The Advertising Scam (They Live, 1988)
I have only one thing to say. Fifteen minute fight between Rowdy Roddy Piper and Keith David. ‘Nuff said.
Oh, you expect me so say a bit more? Fine.
Beloved Wrestler Roddy Piper is Nada, a wandering Construction worker looking for work. When he discovers a group of resistance fighters hiding among the city’s homeless, he finds himself stuck in a battle against humanity and aliens bent on human enslavement.
When Nada discovers a pair of sunglasses that allow him to see the aliens, he tries to figure out what to do. He enlists help from fellow construction worker Frank and TV Executive Holly. What follows is an insane ride.
The film is packed with action and humor. One of the most memorable moments is Roddy walking into a bank wearing the magic sunglasses and holding a shotgun declares, “I have come here to chew bubblegum and kick ass. And I am all out of bubblegum.”
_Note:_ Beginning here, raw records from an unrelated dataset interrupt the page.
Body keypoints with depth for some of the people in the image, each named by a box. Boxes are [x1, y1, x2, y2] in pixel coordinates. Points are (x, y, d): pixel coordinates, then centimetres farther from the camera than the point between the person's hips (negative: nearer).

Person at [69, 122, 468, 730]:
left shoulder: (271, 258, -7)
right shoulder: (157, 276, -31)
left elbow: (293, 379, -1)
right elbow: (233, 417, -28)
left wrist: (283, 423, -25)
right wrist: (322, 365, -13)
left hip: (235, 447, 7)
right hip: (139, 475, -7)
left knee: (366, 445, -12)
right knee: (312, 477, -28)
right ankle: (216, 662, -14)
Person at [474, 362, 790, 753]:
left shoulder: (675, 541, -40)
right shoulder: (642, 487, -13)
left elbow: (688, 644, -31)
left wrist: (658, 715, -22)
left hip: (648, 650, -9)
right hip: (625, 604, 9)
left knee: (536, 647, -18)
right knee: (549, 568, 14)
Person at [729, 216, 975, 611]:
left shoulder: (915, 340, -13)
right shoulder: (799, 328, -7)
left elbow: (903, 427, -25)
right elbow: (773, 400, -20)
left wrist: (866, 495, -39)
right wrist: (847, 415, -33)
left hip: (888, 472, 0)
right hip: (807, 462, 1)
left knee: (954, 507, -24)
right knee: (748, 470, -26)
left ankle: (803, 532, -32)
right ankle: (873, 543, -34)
The other big moment is a nearly fifteen minute fist fight between Roddy Piper and Keith David. It is amazing. Asked recently if he ever considered shortening the fight, Carpenter indignantly declared “F**k no!”
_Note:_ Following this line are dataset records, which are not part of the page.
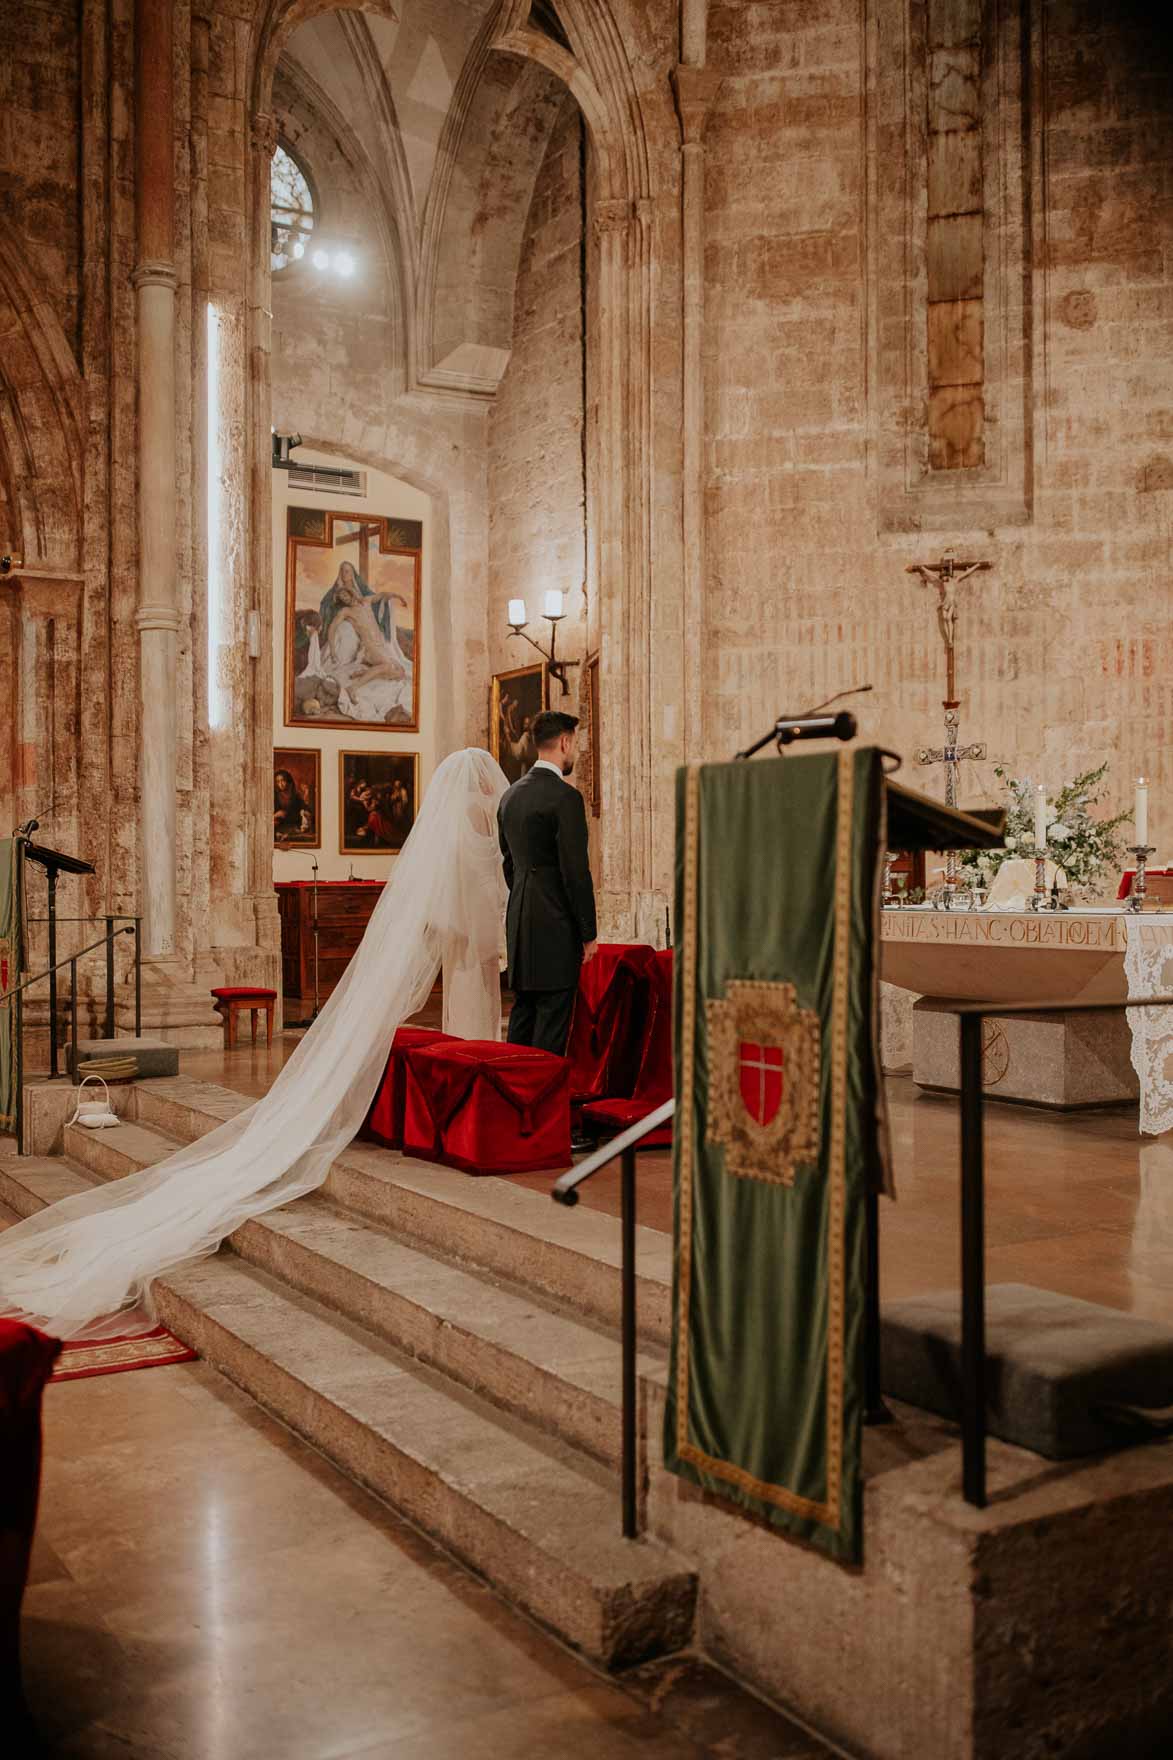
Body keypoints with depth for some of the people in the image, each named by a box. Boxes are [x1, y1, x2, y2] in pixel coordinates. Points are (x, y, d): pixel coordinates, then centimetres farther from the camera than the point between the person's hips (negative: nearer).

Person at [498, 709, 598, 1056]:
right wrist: (589, 933, -9)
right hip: (555, 924, -8)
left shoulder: (511, 795, 11)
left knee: (523, 1011, 14)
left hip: (519, 922, 8)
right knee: (552, 1015, -4)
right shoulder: (565, 797, -14)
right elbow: (576, 871, -15)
This is a good cast who make a rather ham-fisted film work. Keith David is always good and Meg Foster is mysterious and uncertain in her motives. And those eyes.
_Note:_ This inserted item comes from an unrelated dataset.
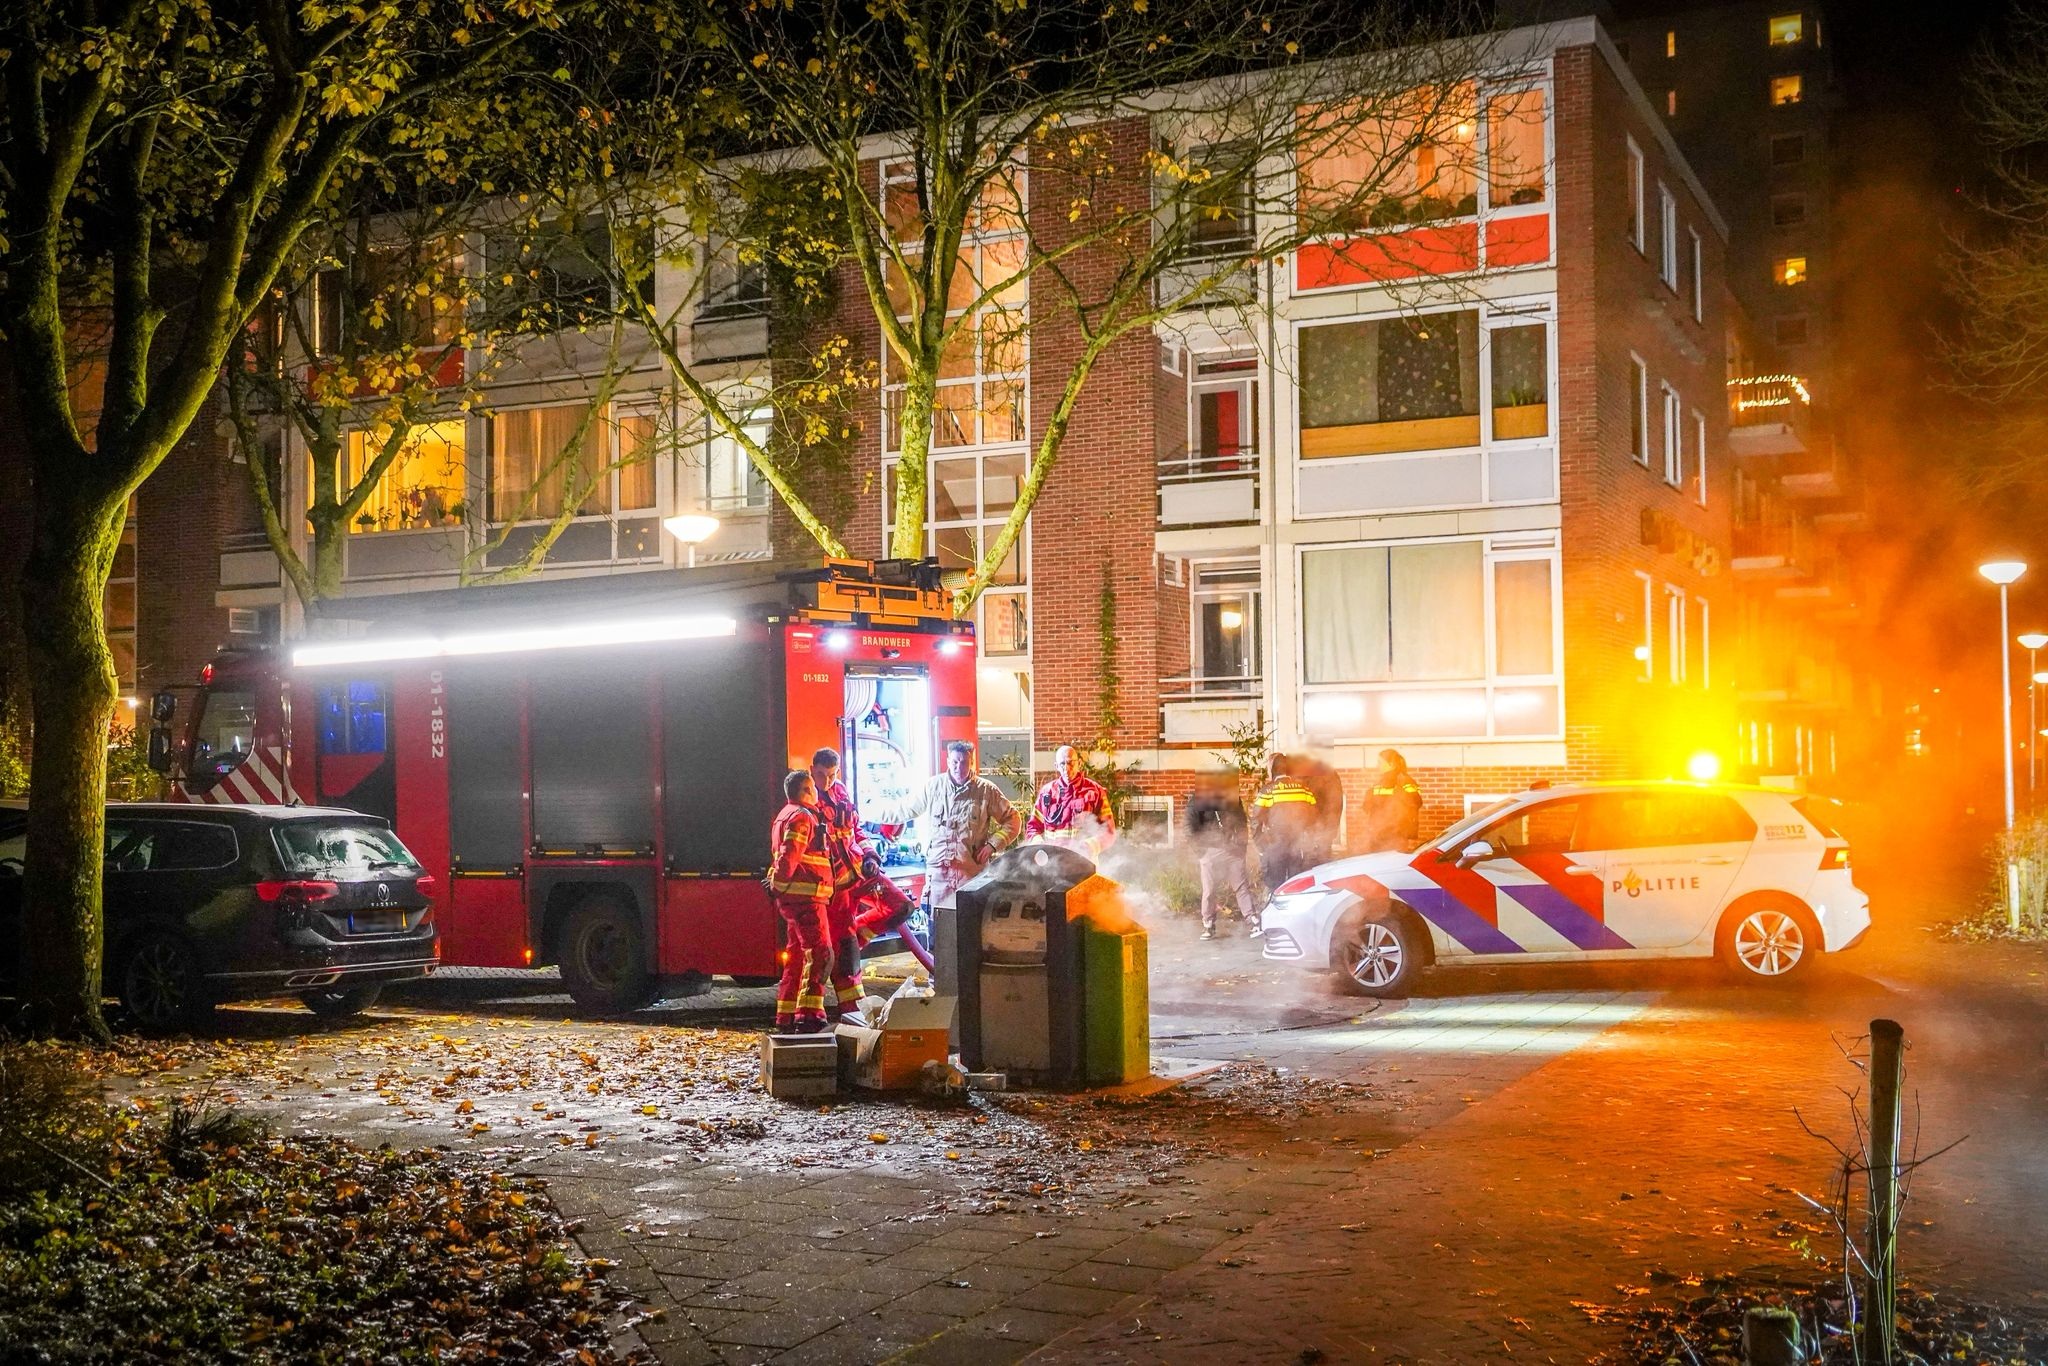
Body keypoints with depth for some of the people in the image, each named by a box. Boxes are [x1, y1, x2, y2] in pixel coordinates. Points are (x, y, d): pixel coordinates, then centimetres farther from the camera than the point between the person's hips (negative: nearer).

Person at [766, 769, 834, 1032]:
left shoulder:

I mentioned ham-fisted…the plot is a huge screed against the 80’s consumerism and Reaganomics. When Piper puts on the glasses, he sees in black and white…
But he does not just see the aliens.
He also sees how they are taking over….advertising.
It is hard to ignore, and while it may be a valid criticism, it is done in a way that feels almost comedic. The aliens reward people willing to cash in. A guy goes from being a bum to a member of the 1%. In a way I am surprised nobody has remade this one yet since 2008.
In spite of this, the film is effectively fun and has some real twists. It is a well loved Carpenter film for a reason, and it is not for the politics. It is a goofy action film, a cross between the grim and serious Escape From New York and the boisterous Big Trouble in Little China.